Work to be completed
Rewrite the listing below with every "pixel coordinates" replaced by "image coordinates" and all other text unchanged. Omit the picture from your answer.

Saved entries

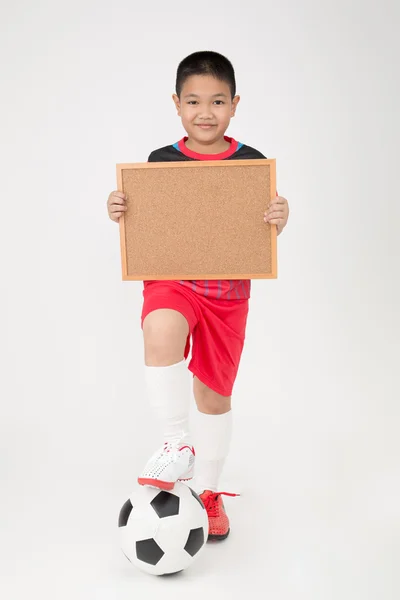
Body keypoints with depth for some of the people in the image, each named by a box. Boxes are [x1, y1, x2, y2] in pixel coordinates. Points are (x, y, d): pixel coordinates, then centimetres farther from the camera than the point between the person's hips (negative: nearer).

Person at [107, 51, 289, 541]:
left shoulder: (251, 163, -1)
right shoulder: (160, 162, 0)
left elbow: (264, 233, 2)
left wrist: (279, 219, -18)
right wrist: (120, 213, -15)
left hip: (228, 289, 1)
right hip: (170, 279, -1)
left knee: (214, 389, 9)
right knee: (161, 332, -35)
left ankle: (208, 491, 30)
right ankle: (177, 447, -17)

Solution
Body keypoints with depth for some of the people in the image, each named by a box. Boxes are [x1, y1, x2, y2] in image coordinates. Points are (x, y, d): image coordinates, then centimetres farther from the camera than the point between the person's hips (negative: nearer).

Person at [107, 51, 289, 541]:
left shoulder: (251, 163, -1)
right shoulder: (160, 162, 0)
left elbow: (264, 233, 2)
left wrist: (279, 219, -18)
right wrist: (120, 213, -15)
left hip: (228, 289, 1)
right hip: (170, 279, -1)
left knee: (214, 389, 9)
right knee: (161, 332, -35)
left ankle: (208, 491, 30)
right ankle: (177, 447, -17)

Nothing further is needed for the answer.